= AM PM Records =

UK record label; dance imprint of A&M Records Ltd in the UK

AM:PM Records was the dance division of A&M Records Ltd in the United Kingdom from 1994 to 1998, with Simon Dunmore as A&R. In 1998, A&M's owner PolyGram merged with Universal Music Group, and the label's operations paused after Dunmore left to start Defected Records along with two other members of staff. In late 1998 the label's operations moved within Island Records with Dave Lambert of Positiva Records brought in to run the label. The ceased in 2002 following a shake up of Universal by Lucian Grange with AM:PM being folded into sister label Serious. Manifesto Records, the dance label of Universal label Mercury Records was also folded in as part of the shake up along with the closure of Universal TV dance label Wonderboy.

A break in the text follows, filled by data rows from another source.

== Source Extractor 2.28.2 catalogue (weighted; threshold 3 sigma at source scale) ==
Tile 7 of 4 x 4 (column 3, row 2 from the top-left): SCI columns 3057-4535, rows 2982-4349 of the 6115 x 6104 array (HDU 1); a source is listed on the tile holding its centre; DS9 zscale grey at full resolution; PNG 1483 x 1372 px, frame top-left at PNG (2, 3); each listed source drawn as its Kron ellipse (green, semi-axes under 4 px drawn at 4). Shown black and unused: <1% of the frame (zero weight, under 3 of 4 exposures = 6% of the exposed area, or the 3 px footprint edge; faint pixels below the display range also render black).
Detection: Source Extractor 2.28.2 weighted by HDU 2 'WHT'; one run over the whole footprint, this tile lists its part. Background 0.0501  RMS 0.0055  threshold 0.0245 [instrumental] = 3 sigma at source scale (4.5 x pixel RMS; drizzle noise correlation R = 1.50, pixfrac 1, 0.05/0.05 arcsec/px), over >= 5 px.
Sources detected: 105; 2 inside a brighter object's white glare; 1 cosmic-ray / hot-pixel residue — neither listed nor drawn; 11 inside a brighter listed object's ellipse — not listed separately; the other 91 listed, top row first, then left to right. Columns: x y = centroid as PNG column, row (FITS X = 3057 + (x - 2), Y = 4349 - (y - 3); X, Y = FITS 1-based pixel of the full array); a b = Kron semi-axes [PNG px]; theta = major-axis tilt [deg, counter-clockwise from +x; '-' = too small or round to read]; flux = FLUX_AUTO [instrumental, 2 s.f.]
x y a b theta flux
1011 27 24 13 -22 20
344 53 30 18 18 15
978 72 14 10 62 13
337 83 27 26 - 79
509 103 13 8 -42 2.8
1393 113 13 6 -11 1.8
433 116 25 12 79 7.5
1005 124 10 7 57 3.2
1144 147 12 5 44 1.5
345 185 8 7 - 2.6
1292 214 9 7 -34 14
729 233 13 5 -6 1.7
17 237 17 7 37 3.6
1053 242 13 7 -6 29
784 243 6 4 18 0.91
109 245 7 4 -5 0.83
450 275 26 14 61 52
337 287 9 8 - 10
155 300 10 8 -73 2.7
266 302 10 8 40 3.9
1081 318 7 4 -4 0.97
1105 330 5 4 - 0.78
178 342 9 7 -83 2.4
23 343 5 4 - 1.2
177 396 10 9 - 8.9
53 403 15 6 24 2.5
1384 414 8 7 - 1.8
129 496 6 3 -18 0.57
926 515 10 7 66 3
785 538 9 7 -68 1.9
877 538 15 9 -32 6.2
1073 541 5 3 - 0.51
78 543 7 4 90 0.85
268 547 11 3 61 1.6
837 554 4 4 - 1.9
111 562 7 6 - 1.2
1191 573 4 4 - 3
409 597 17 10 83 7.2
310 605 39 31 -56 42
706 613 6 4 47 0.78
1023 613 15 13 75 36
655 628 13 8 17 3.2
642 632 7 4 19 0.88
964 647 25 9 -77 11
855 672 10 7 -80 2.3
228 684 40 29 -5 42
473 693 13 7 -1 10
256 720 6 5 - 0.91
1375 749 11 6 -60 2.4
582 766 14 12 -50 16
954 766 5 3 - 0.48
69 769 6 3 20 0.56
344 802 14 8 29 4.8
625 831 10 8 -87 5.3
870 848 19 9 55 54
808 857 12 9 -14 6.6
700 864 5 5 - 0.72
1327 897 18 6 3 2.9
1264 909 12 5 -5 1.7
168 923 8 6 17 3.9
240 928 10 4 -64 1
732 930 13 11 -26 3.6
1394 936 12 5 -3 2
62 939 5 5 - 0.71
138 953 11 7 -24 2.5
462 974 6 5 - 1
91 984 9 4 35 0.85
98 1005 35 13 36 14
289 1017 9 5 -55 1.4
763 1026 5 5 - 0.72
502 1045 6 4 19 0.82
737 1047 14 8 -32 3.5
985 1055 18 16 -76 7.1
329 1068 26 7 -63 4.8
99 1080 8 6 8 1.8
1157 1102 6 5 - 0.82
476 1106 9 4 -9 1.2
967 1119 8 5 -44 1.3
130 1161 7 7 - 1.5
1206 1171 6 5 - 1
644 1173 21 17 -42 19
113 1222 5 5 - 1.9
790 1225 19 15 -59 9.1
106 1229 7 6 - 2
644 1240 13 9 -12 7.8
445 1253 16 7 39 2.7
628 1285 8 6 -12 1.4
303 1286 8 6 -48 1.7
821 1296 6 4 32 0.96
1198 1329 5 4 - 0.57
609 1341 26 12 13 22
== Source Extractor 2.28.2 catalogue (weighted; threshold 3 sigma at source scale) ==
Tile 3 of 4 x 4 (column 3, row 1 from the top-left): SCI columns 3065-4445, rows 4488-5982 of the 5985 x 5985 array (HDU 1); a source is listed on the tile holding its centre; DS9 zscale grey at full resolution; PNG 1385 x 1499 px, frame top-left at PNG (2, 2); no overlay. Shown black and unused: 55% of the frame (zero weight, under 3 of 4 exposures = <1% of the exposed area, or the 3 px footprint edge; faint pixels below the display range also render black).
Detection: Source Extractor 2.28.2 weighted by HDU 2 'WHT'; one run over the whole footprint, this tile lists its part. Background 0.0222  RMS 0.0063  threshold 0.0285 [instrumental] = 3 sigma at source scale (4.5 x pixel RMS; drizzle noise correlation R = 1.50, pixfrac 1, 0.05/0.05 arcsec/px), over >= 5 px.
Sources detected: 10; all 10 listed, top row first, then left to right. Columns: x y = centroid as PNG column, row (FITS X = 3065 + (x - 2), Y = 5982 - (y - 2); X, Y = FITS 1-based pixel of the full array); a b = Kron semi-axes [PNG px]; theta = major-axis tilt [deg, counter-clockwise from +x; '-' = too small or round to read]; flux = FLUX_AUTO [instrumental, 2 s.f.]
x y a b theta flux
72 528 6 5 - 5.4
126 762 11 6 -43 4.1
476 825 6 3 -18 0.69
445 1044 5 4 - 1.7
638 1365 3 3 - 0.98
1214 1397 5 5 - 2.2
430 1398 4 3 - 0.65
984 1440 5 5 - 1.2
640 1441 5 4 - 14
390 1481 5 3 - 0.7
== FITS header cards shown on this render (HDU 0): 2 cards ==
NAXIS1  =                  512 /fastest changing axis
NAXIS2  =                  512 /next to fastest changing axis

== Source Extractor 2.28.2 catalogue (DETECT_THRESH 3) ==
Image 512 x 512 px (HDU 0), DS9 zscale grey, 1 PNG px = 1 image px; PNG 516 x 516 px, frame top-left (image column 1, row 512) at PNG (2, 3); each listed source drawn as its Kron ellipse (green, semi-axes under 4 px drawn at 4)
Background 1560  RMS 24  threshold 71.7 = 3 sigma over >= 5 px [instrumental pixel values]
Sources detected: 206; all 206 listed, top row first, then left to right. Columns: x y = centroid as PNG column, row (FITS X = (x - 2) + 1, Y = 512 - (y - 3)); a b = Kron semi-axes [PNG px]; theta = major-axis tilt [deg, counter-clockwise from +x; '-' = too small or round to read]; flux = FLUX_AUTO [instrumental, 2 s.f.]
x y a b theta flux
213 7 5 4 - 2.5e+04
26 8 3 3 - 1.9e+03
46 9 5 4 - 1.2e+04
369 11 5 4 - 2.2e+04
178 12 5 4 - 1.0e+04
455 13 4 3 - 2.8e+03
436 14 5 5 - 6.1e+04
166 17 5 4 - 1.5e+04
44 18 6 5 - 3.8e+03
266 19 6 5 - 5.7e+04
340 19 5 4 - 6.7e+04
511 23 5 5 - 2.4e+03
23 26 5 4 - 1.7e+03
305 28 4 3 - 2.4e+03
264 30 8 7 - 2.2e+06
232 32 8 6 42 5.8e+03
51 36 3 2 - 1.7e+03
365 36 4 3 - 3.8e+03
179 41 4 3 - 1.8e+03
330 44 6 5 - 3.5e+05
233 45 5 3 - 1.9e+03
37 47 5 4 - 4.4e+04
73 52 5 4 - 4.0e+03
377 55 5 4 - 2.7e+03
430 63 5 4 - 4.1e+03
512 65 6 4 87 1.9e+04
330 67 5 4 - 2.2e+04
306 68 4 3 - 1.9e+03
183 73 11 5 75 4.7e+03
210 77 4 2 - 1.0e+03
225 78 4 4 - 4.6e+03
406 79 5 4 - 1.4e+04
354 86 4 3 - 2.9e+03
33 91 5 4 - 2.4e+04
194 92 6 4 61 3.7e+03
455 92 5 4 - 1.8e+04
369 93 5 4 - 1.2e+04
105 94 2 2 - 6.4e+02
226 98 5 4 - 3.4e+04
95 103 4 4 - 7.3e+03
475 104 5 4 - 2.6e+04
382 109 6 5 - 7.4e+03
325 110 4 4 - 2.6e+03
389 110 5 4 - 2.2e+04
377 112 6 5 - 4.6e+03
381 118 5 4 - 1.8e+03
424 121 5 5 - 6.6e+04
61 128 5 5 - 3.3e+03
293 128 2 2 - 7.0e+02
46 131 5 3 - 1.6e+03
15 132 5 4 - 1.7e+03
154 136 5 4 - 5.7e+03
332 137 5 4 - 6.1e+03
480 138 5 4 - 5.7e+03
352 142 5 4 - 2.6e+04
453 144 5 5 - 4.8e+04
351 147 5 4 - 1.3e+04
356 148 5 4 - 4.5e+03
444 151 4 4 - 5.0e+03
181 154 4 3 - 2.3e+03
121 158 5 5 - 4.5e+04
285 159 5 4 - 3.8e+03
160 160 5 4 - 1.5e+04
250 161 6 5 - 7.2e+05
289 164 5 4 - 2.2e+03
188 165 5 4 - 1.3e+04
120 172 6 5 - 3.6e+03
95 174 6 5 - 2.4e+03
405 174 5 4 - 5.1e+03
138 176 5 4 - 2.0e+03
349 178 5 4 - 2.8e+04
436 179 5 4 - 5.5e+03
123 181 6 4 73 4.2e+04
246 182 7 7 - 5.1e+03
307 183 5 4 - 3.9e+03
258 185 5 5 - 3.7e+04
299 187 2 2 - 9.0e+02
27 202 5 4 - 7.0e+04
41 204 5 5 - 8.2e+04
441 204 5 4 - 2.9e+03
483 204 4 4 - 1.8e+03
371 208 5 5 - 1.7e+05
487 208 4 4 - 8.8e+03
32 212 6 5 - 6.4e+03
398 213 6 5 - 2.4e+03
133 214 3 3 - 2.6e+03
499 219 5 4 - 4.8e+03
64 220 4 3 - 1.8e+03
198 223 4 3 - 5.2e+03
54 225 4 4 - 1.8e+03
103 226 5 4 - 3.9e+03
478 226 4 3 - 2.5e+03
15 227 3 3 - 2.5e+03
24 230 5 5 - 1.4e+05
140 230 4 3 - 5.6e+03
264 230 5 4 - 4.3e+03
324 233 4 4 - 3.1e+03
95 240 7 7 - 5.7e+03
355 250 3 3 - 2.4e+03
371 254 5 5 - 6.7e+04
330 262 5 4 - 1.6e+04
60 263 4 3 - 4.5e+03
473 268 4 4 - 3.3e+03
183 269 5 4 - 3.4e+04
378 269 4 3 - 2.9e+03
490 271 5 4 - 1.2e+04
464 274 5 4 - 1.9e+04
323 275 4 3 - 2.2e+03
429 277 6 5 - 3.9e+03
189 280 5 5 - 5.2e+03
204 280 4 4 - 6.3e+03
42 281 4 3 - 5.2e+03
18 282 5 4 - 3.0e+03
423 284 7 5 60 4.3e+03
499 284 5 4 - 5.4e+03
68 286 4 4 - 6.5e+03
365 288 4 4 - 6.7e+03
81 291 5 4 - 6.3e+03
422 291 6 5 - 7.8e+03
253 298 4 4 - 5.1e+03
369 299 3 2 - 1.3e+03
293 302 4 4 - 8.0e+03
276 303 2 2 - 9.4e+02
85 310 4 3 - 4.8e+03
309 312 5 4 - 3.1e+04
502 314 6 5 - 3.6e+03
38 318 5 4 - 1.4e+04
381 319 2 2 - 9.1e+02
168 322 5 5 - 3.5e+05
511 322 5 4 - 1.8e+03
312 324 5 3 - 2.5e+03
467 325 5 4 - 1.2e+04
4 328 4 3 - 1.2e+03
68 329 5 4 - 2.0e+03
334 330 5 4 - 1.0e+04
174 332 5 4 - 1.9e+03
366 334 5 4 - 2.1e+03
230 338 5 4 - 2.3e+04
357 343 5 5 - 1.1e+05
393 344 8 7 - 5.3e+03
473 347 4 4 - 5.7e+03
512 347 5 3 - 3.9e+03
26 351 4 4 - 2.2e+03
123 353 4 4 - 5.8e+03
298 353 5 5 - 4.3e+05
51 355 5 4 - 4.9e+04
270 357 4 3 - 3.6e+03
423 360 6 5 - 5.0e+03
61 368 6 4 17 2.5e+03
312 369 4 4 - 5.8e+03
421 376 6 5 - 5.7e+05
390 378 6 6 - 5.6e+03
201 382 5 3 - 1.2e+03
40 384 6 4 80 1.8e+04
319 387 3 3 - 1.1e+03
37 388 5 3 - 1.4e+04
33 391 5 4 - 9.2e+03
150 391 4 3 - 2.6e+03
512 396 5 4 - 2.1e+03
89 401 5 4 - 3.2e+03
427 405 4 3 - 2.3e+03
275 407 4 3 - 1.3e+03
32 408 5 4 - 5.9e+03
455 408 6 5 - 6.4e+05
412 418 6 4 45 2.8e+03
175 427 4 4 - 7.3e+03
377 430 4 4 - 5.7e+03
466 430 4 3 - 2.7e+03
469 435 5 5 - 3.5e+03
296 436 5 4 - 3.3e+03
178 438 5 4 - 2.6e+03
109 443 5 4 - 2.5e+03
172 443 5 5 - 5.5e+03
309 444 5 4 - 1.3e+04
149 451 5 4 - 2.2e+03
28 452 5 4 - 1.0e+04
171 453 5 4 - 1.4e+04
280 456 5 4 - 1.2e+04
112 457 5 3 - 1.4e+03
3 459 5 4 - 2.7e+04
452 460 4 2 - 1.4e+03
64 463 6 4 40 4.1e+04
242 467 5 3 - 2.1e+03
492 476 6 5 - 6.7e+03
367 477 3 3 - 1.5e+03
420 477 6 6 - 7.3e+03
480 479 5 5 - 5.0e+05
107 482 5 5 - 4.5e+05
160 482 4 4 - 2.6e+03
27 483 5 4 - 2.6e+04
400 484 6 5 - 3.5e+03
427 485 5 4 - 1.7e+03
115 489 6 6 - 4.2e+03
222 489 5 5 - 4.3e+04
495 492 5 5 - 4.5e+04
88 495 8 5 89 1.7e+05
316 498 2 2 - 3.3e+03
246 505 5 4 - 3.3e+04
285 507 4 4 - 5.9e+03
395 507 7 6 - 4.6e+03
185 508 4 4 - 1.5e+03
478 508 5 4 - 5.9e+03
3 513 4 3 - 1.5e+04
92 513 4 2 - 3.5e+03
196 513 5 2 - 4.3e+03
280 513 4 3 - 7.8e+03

AM:PM produced eleven UK top 40 hits including Ultra Naté's "Free", Mousse T's "Horny", Wamdue Project's "King of My Castle", Goldtrix's "It's Love (Trippin')", Heller and Farley Project's "Ultra Flava", Smokin Beats' "Dreams", MJ Cole's "Sincere", Scott and Leon's "You Used to Hold Me" and "Shine On", and the 2000 release of K-Ci & JoJo's "Tell Me It's Real". The dance label of Universal, similarly named PM:AM Recordings, was launched in 2012 with releases by artists such as Afrojack, Tiesto and Avicii.

The label A&M PM Records was the precursor to AM:PM, which was active from 1990 to 1995. Artists on the A&M PM label included Dina Carroll, CeCe Peniston, Crystal Waters, Alexander O'Neal, Barry White, Sounds of Blackness, Rodeo Jones and Awesome 3.